EXERCISE DIRECTIONS
Repeat the records below verbatim, and do not copy their pictures.

Extracted page text data
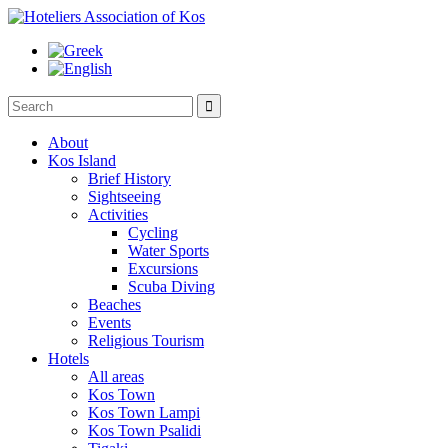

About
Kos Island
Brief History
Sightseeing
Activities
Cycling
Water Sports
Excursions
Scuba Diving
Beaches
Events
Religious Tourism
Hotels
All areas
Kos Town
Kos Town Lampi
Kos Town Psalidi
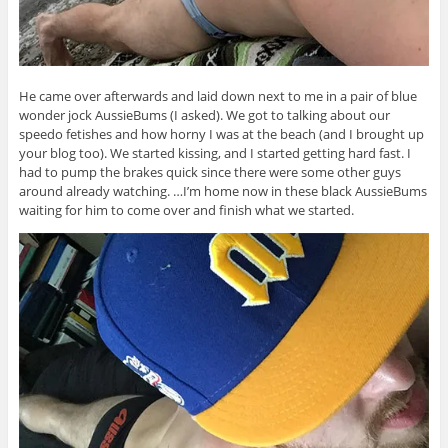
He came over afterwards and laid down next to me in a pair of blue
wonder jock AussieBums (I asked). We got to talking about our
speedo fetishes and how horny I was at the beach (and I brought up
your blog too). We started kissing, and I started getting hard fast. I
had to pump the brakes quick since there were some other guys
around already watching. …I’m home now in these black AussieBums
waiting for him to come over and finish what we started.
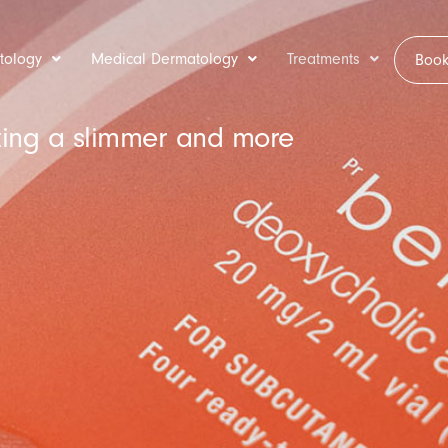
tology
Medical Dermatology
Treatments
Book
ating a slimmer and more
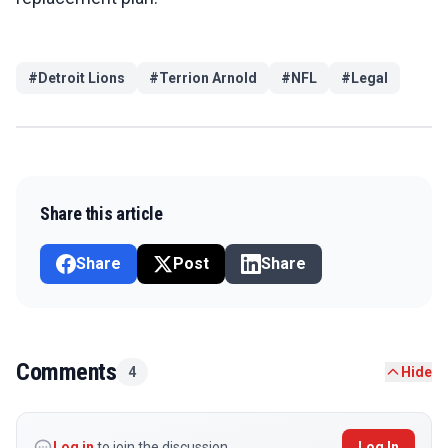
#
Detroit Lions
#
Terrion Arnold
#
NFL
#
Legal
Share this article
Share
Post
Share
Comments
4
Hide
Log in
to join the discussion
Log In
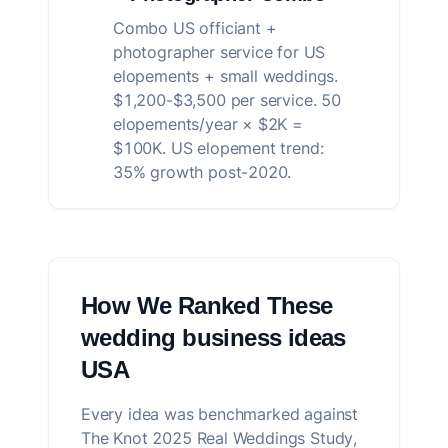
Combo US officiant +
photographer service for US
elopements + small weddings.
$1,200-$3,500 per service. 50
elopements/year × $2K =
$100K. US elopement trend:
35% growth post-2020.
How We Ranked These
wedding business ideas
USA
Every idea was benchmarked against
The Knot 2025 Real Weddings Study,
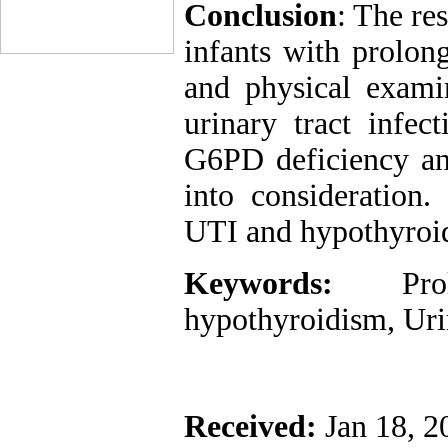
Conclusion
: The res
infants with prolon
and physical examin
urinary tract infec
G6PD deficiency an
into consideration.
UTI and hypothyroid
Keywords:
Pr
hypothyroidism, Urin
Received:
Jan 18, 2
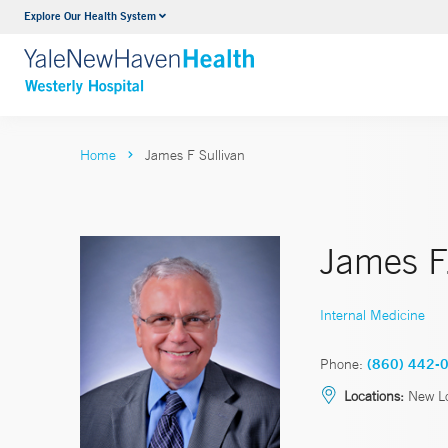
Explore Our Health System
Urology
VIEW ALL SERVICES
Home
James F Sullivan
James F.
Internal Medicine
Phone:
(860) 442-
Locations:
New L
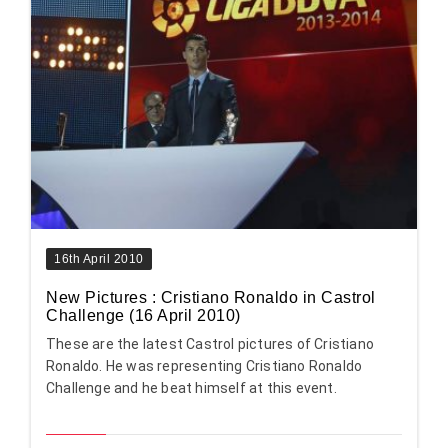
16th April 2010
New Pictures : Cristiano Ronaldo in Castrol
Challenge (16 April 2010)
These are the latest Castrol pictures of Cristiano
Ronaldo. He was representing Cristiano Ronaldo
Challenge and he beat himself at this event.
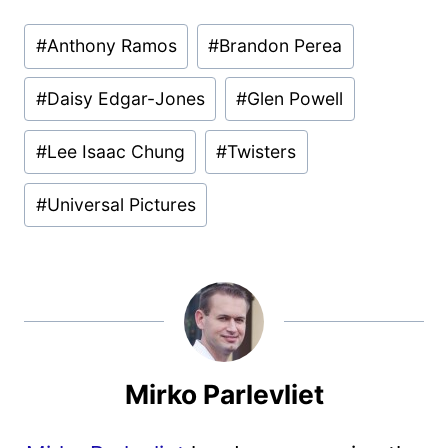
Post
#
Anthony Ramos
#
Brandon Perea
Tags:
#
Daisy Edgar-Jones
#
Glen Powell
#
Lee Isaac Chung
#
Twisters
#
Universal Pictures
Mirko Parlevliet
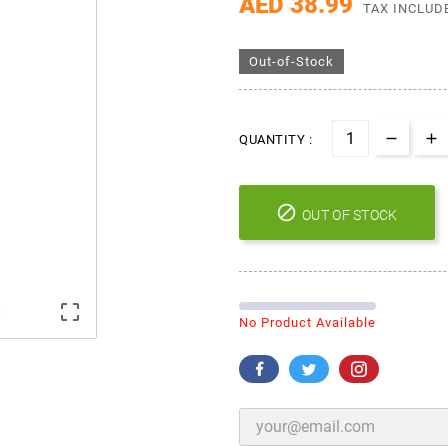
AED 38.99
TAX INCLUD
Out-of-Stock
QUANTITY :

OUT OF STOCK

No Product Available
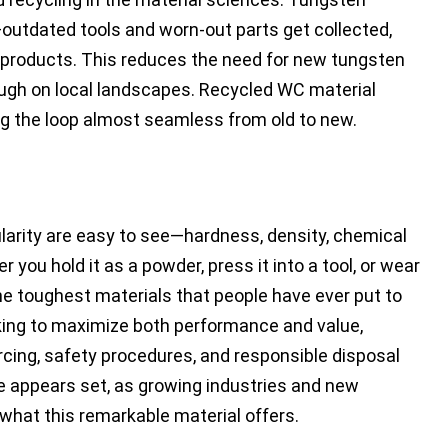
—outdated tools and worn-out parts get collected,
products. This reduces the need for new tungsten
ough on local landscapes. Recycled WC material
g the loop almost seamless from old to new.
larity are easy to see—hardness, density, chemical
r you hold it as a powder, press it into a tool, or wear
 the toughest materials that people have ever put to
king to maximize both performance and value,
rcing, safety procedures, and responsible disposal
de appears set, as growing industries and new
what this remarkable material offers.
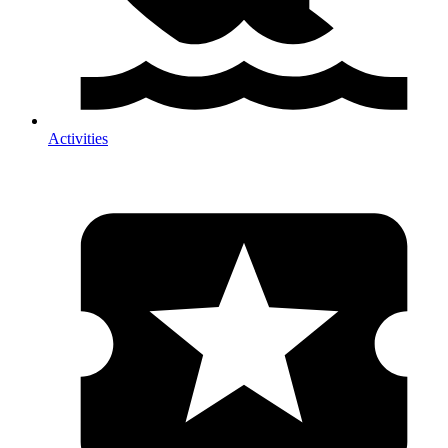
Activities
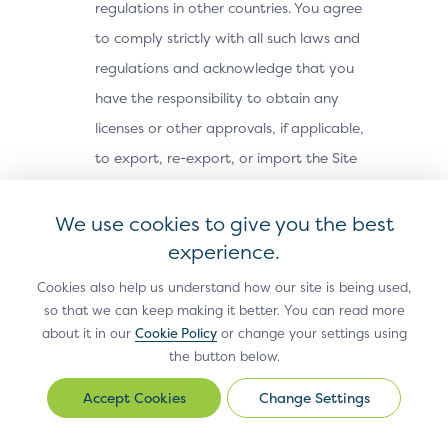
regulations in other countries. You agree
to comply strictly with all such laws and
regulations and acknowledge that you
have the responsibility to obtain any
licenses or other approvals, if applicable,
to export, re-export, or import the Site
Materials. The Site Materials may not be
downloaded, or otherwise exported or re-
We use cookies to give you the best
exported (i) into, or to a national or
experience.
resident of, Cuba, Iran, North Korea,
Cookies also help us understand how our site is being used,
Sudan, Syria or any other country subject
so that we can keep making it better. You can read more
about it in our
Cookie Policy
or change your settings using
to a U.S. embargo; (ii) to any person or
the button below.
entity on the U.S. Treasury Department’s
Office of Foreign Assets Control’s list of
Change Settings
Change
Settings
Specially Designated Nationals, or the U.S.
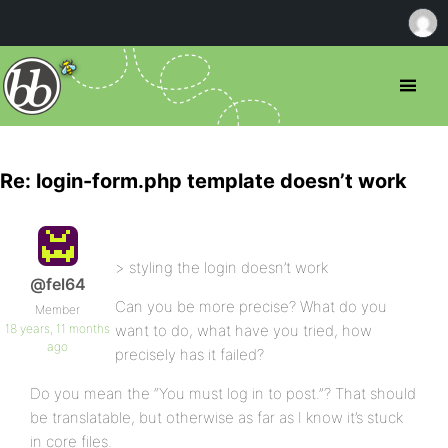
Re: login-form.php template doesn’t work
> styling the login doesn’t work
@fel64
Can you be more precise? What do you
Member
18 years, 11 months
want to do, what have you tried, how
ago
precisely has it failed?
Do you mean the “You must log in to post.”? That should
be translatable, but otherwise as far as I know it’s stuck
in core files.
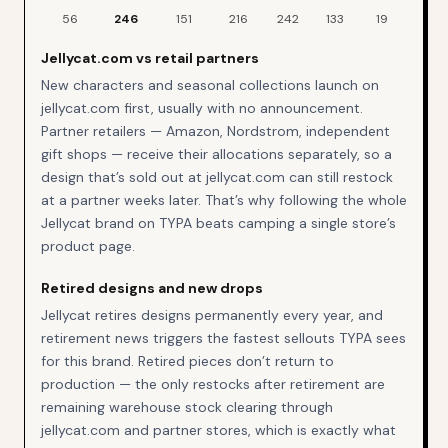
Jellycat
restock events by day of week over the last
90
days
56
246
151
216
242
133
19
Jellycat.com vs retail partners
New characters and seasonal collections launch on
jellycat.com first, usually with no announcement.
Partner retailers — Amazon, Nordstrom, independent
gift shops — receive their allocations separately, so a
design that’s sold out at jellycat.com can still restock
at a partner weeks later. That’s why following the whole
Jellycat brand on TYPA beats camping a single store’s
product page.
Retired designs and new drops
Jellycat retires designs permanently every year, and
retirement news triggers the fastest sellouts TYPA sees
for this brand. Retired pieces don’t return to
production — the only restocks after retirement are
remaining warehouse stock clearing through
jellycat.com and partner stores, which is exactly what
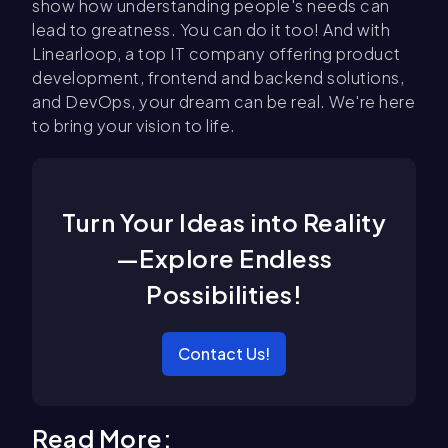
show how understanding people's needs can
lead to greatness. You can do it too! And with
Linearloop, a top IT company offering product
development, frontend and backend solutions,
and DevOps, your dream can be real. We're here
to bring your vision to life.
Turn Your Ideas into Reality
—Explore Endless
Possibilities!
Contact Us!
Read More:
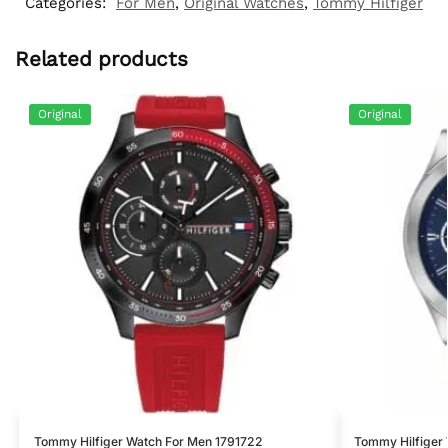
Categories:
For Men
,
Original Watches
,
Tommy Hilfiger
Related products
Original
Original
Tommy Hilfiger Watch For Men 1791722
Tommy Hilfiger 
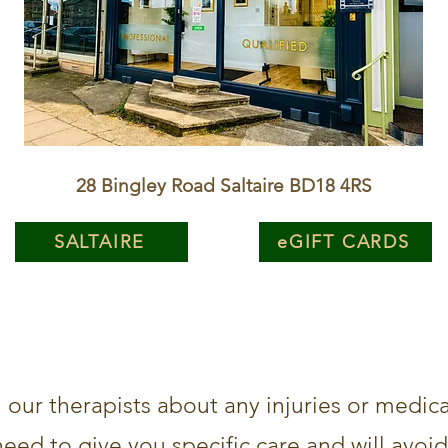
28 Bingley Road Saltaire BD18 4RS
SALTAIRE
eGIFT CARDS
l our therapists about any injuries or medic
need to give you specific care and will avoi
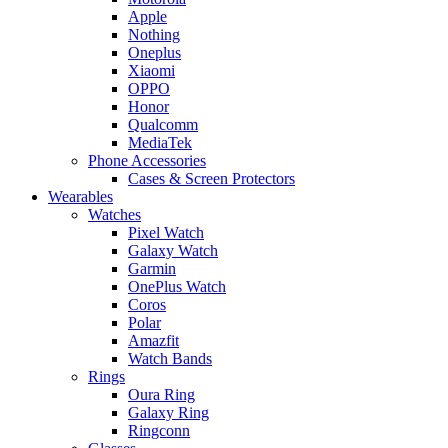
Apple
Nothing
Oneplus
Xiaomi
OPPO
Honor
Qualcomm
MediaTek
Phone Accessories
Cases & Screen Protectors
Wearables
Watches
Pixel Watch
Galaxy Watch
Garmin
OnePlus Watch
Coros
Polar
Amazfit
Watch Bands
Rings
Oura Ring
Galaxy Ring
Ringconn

SOLVED PROBLEM

About
Kos Island
Brief History
Sightseeing
Activities
Cycling
Water Sports
Excursions
Scuba Diving
Beaches
Events
Religious Tourism
Hotels
All areas
Kos Town
Kos Town Lampi
Kos Town Psalidi
He came over afterwards and laid down next to me in a pair of blue
wonder jock AussieBums (I asked). We got to talking about our
speedo fetishes and how horny I was at the beach (and I brought up
your blog too). We started kissing, and I started getting hard fast. I
had to pump the brakes quick since there were some other guys
around already watching. …I’m home now in these black AussieBums
waiting for him to come over and finish what we started.
tology
Medical Dermatology
Treatments
Book
ating a slimmer and more
#
Detroit Lions
#
Terrion Arnold
#
NFL
#
Legal
Share this article
Share
Post
Share
Comments
4
Hide
Log in
to join the discussion
Log In
Combo US officiant +
photographer service for US
elopements + small weddings.
$1,200-$3,500 per service. 50
elopements/year × $2K =
$100K. US elopement trend:
35% growth post-2020.
How We Ranked These
wedding business ideas
USA
Every idea was benchmarked against
The Knot 2025 Real Weddings Study,
Conclusion
: The res
infants with prolon
and physical examin
urinary tract infec
G6PD deficiency an
into consideration.
UTI and hypothyroid
Keywords:
Pr
hypothyroidism, Urin
Received:
Jan 18, 2
Explore Our Health System
Urology
VIEW ALL SERVICES
Home
James F Sullivan
James F.
Internal Medicine
Phone:
(860) 442-
Locations:
New L
16th April 2010
New Pictures : Cristiano Ronaldo in Castrol
Challenge (16 April 2010)
These are the latest Castrol pictures of Cristiano
Ronaldo. He was representing Cristiano Ronaldo
Challenge and he beat himself at this event.
Post
#
Anthony Ramos
#
Brandon Perea
Tags:
#
Daisy Edgar-Jones
#
Glen Powell
#
Lee Isaac Chung
#
Twisters
#
Universal Pictures
Mirko Parlevliet
AED 38.99
TAX INCLUD
Out-of-Stock
QUANTITY :

OUT OF STOCK

No Product Available
—outdated tools and worn-out parts get collected,
products. This reduces the need for new tungsten
ough on local landscapes. Recycled WC material
g the loop almost seamless from old to new.
larity are easy to see—hardness, density, chemical
r you hold it as a powder, press it into a tool, or wear
 the toughest materials that people have ever put to
king to maximize both performance and value,
rcing, safety procedures, and responsible disposal
de appears set, as growing industries and new
what this remarkable material offers.
Activities
regulations in other countries. You agree
to comply strictly with all such laws and
regulations and acknowledge that you
have the responsibility to obtain any
licenses or other approvals, if applicable,
to export, re-export, or import the Site
Materials. The Site Materials may not be
downloaded, or otherwise exported or re-
We use cookies to give you the best
exported (i) into, or to a national or
experience.
resident of, Cuba, Iran, North Korea,
Cookies also help us understand how our site is being used,
Sudan, Syria or any other country subject
so that we can keep making it better. You can read more
about it in our
Cookie Policy
or change your settings using
to a U.S. embargo; (ii) to any person or
the button below.
entity on the U.S. Treasury Department’s
Office of Foreign Assets Control’s list of
Change Settings
Change
Settings
Specially Designated Nationals, or the U.S.
Re: login-form.php template doesn’t work
> styling the login doesn’t work
@fel64
Can you be more precise? What do you
Member
18 years, 11 months
want to do, what have you tried, how
ago
precisely has it failed?
Do you mean the “You must log in to post.”? That should
be translatable, but otherwise as far as I know it’s stuck
in core files.
Jellycat
restock events by day of week over the last
90
days
56
246
151
216
242
133
19
Jellycat.com vs retail partners
New characters and seasonal collections launch on
jellycat.com first, usually with no announcement.
Partner retailers — Amazon, Nordstrom, independent
gift shops — receive their allocations separately, so a
design that’s sold out at jellycat.com can still restock
at a partner weeks later. That’s why following the whole
Jellycat brand on TYPA beats camping a single store’s
product page.
Retired designs and new drops
Jellycat retires designs permanently every year, and
retirement news triggers the fastest sellouts TYPA sees
for this brand. Retired pieces don’t return to
production — the only restocks after retirement are
remaining warehouse stock clearing through
jellycat.com and partner stores, which is exactly what
show how understanding people's needs can
lead to greatness. You can do it too! And with
Linearloop, a top IT company offering product
development, frontend and backend solutions,
and DevOps, your dream can be real. We're here
to bring your vision to life.
Turn Your Ideas into Reality
—Explore Endless
Possibilities!
Contact Us!
Read More:
Categories:
For Men
,
Original Watches
,
Tommy Hilfiger
Related products
Original
Original
Tommy Hilfiger Watch For Men 1791722
Tommy Hilfiger 
28 Bingley Road Saltaire BD18 4RS
SALTAIRE
eGIFT CARDS
l our therapists about any injuries or medic
need to give you specific care and will avoi
Apple
Nothing
Oneplus
Xiaomi
OPPO
Honor
Qualcomm
MediaTek
Phone Accessories
Cases & Screen Protectors
Wearables
Watches
Pixel Watch
Galaxy Watch
Garmin
OnePlus Watch
Coros
Polar
Amazfit
Watch Bands
Rings
Oura Ring
Galaxy Ring
Ringconn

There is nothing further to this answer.